Return the lines between the one containing "text Environment (ENV)" and the one containing "subtitle Sourcing Suppliers", inclusive, copying them exactly.

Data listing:
__________________________________________________

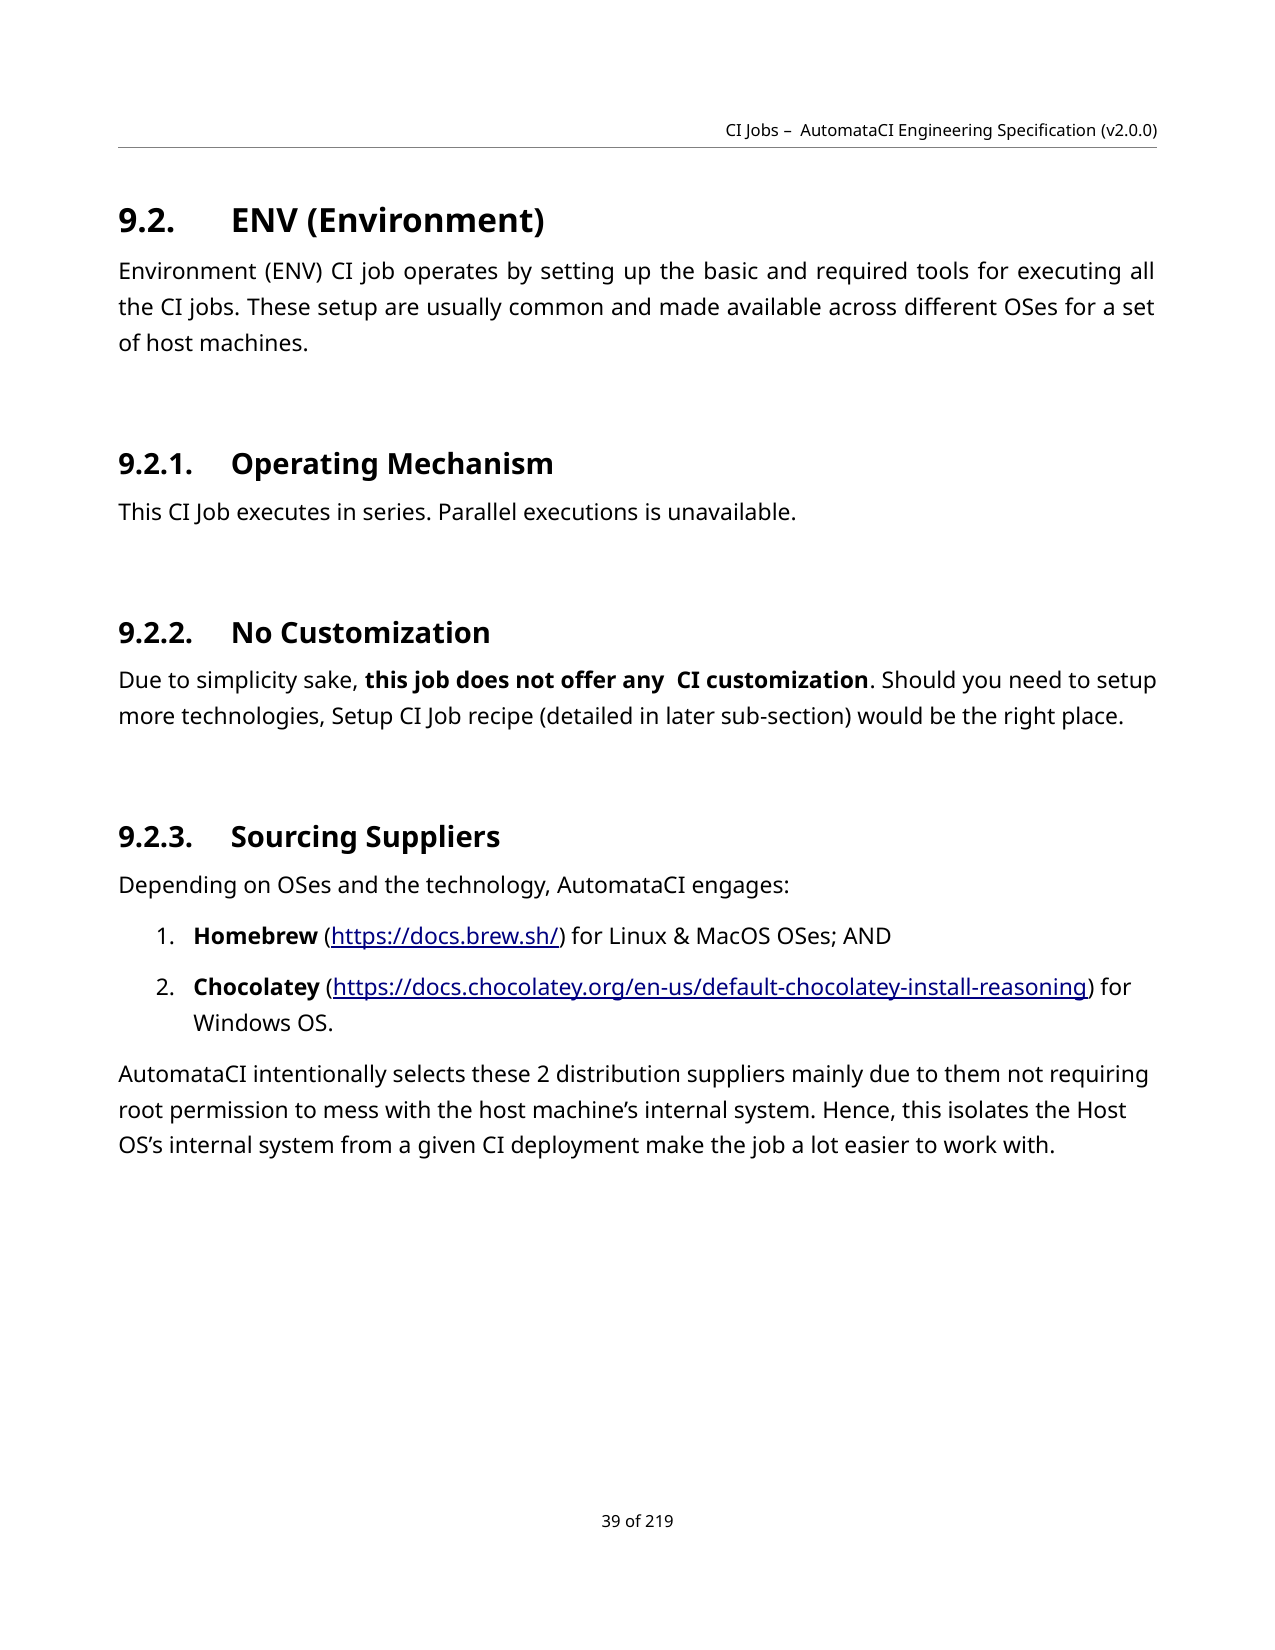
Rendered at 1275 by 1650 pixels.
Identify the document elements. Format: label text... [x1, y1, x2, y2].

text Environment (ENV) CI job operates by setting up the basic and required tools for executing all the CI jobs. These setup are usually common and made available across different OSes for a set of host machines. [118, 255, 1157, 358]
subtitle Operating Mechanism [118, 443, 1157, 483]
subtitle ENV (Environment) [118, 197, 1157, 243]
subtitle Sourcing Suppliers [118, 817, 1157, 856]
text AutomataCI intentionally selects these 2 distribution suppliers mainly due to them not requiring root permission to mess with the host machine’s internal system. Hence, this isolates the Host OS’s internal system from a given CI deployment make the job a lot easier to work with. [118, 1058, 1157, 1161]
list Homebrew (https://docs.brew.sh/) for Linux & MacOS OSes; AND [156, 920, 1157, 951]
subtitle No Customization [118, 612, 1157, 652]
list Chocolatey (https://docs.chocolatey.org/en-us/default-chocolatey-install-reasoning) for Windows OS. [156, 971, 1157, 1038]
text This CI Job executes in series. Parallel executions is unavailable. [118, 496, 1157, 527]
text Depending on OSes and the technology, AutomataCI engages: [118, 869, 1157, 900]
text Due to simplicity sake, this job does not offer any CI customization. Should you need to setup more technologies, Setup CI Job recipe (detailed in later sub-section) would be the right place. [118, 664, 1157, 731]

__________________________________________________

| REPLY TO THE EXERCISE |
text Environment (ENV) CI job operates by setting up the basic and required tools for executing all the CI jobs. These setup are usually common and made available across different OSes for a set of host machines. [118, 255, 1157, 358]
subtitle Operating Mechanism [118, 443, 1157, 483]
subtitle ENV (Environment) [118, 197, 1157, 243]
subtitle Sourcing Suppliers [118, 817, 1157, 856]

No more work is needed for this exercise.